## TASK ITEM
Where the string "lines" occurs in the material below, report the whole line.

## SUPPLIED RECORDS

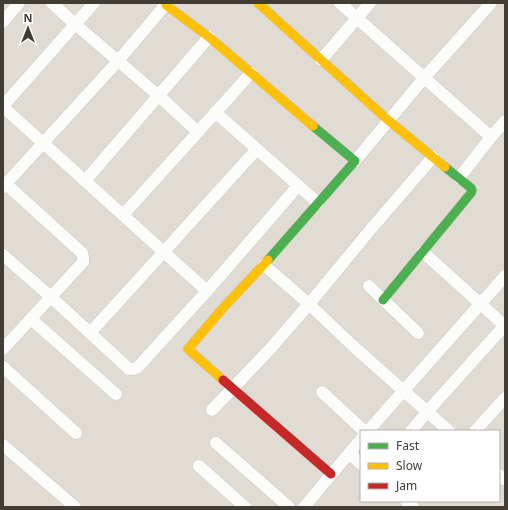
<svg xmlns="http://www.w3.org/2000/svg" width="508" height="510" font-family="'Noto Sans',sans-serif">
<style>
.residential{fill:#e1dcd3;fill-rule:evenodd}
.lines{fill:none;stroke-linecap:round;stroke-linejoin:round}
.street-casing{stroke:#c9c7c2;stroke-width:13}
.fast-casing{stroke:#ccc8be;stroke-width:10}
.slow-casing{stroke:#ccc8be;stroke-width:10}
.jam-casing{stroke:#ccc8be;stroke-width:10}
.street{stroke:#fcfcfb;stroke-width:12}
.fast{stroke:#4caf50;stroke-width:9}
.slow{stroke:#ffc107;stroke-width:9}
.jam{stroke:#c62828;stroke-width:9}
</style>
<rect width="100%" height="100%" fill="#edebe6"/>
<path class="residential" d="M3,3H505V507H3ZM361,431H499V501H361Z"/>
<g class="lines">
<defs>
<path id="street" d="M52,3L75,24L159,96L198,132
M340,3L491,137
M3,22L19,3
M321,60L370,3
M3,106L94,3
M3,107L207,291
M215,112L318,203
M355,161L424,78L491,3
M459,178L491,137L505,121
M85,181L209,37
M3,187L118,61L167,3
M123,215L198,132L251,73
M423,252L505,326
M3,255L51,297L129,369H133L137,368L207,291L298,186
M264,265L309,304L353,346L449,431
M369,286L418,333
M31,319L116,394
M90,333L257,149
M3,349L83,262V257L82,253L6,184
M3,367L76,433
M322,392L364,431
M212,410L271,348L309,304L371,229L433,157
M368,431L505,276
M411,431L427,412L505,325
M475,431L505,398
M216,443L289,507
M3,445L75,507
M349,453L361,464
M199,466L245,507
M499,475L505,480
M406,501L413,507
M304,507L361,439"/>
<path id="fast" d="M268,260L355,161L313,126
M383,300L471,193L472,190L471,188L445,167"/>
<path id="slow" d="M258,3L388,120L445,167
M166,5L209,37L313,126
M223,380L188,349L223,308L268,260"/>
<path id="jam" d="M223,380L331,474"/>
</defs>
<use href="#street" class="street-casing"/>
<use href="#fast" class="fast-casing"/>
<use href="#slow" class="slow-casing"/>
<use href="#jam" class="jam-casing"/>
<use href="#street" class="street"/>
<use href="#fast" class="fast"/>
<use href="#slow" class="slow"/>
<use href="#jam" class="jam"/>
</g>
<rect width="508" height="510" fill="none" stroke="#413c34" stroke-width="8"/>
<rect x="360" y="430" width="140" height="72" fill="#ffffff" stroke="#b3b1ae"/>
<rect x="368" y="443" width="20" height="6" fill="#4caf50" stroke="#b3b1ae"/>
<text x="396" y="450" font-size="12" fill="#413c34">Fast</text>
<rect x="368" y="463" width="20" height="6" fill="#ffc107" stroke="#b3b1ae"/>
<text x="396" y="470" font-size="12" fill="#413c34">Slow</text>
<rect x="368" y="483" width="20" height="6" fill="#c62828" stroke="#b3b1ae"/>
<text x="396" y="490" font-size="12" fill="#413c34">Jam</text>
<g transform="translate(28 28)" stroke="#ffffff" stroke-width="3" paint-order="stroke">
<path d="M0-3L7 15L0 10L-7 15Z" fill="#413c34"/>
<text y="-6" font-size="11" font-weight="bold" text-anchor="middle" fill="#413c34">N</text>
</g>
</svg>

## EXERCISE OUTPUT
.lines{fill:none;stroke-linecap:round;stroke-linejoin:round}
<g class="lines">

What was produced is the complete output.